Stray cats and dogs are perfect epidemic spreaders. In urban areas, people usually provide them with foods and shelters which lay the basis for the growth of their population. We’ve collected blood samples of stray dogs, nearly half of them are or have been infected with the virus. One-fourth of them once carried viruses such as parvovirus, distemper, and rabies. This is a high proportion which means there is only a 24% chance that a group of 5 dogs has never been infected.
The direct impact of stray dogs and cats is the pressure they put on other wildlife, while the indirect impact is that they pass diseases to other animals and even humans. We looked closely at stray cat and dog populations through our citizen science program, and we’re hoping to get a sense of the percentage of sterilizing, sex ratio, and the differences in numbers of stray dogs and cats in different areas.
Note: We want to emphasize that although stray animals can carry pathogens and have impacts on urban wildlife and ecology. However, we do not have to be terrified and try to eliminate them all. What we should do is to control the number of stray animals through sterilization, and advocate against pet abandonment.
Q: Our last question is regarding the current application for restoration of biodiversity in national parks, how do we choose flagship species and how to ensure the appropriate degree of human intervention in artificial restoration? For example, how many artificial bird nests should be implemented to protect them while making sure they do not rely on it?

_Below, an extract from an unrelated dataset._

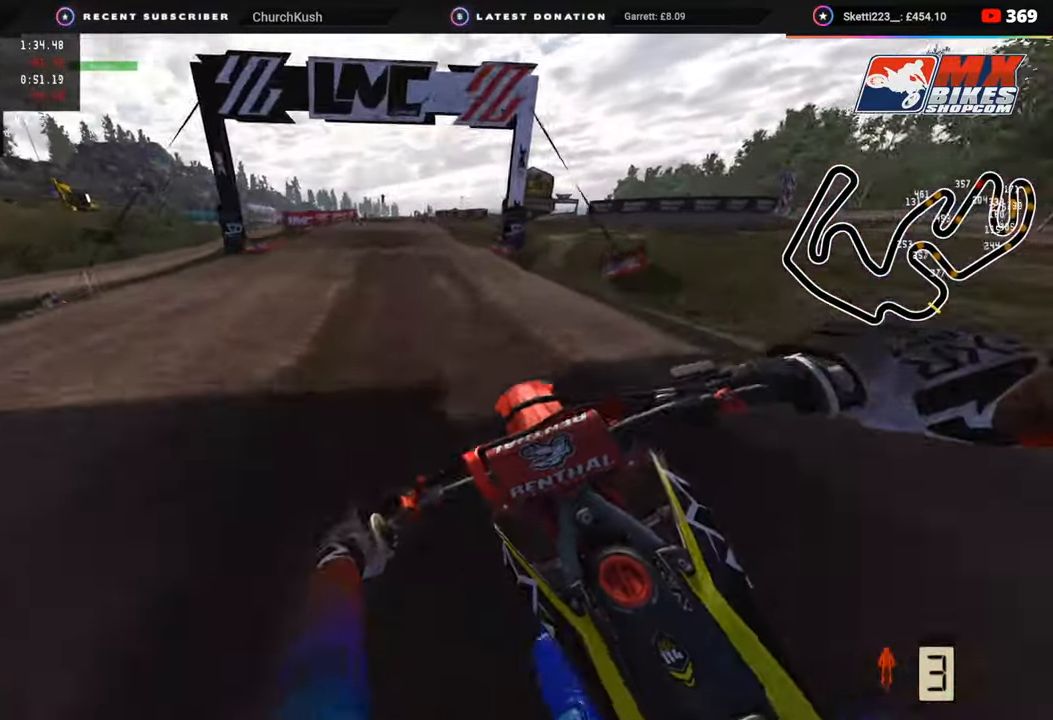
{"buttons": ["TRIANGLE", "R2", "R3"], "left_stick": "center", "right_stick": "center", "events": [[33, "right_stick", "up"], [200, "right_stick", "center"], [317, "right_stick", "up"], [433, "R3", "down"], [450, "right_stick", "center"], [467, "TRIANGLE", "down"]]}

A: Choosing a flagship species is an interesting topic. We ask ourselves whether the job we do today is also important in the future. I wish the concept of flagship species will not be needed in the future. Instead of focusing on one or two species, we would see all species as a community from the perspective of ecosystem and biodiversity. However, nowadays flagship species are still necessary. We realized that identifying two flagship species that require different habitats helps us to augment the range and diversity of the protected area. For example, Gibbon tends to live in the mountains, cloud forest, and undisturbed primitive forests, while the Green Peacock tends to live in river valleys and open areas. If we establish a Gibbon-Green Peacock national park that covers both mountains and river valleys, the area will be larger than one that only aims to protect one of these species. Therefore, our job in Qing mountain is to collect data of several species for over 5 years to find out what kind of habitat is best for each of them and group those who need the same resources and habitat. In Qing mountain, we found two major categories. The first one is similar to where pandas live, a mature bamboo forest. The second one is for species like black bears, who are more opportunistic, and favors low-altitude shrubs and secondary successive hardwood forests. Therefore, we chose panda and black bears as the flagship species in Qing mountain, so the protected area could cover both forests and shrubs. The last thing I would like to mention is that in the current stage it is very hard for researchers in China to quantify the numbers of each species. We need to develop a complete monitoring and measurement system of wildlife to figure out the number of each species. For now, we can only design our conservation measures based on the distribution of a species and the relationships between animals and the environment.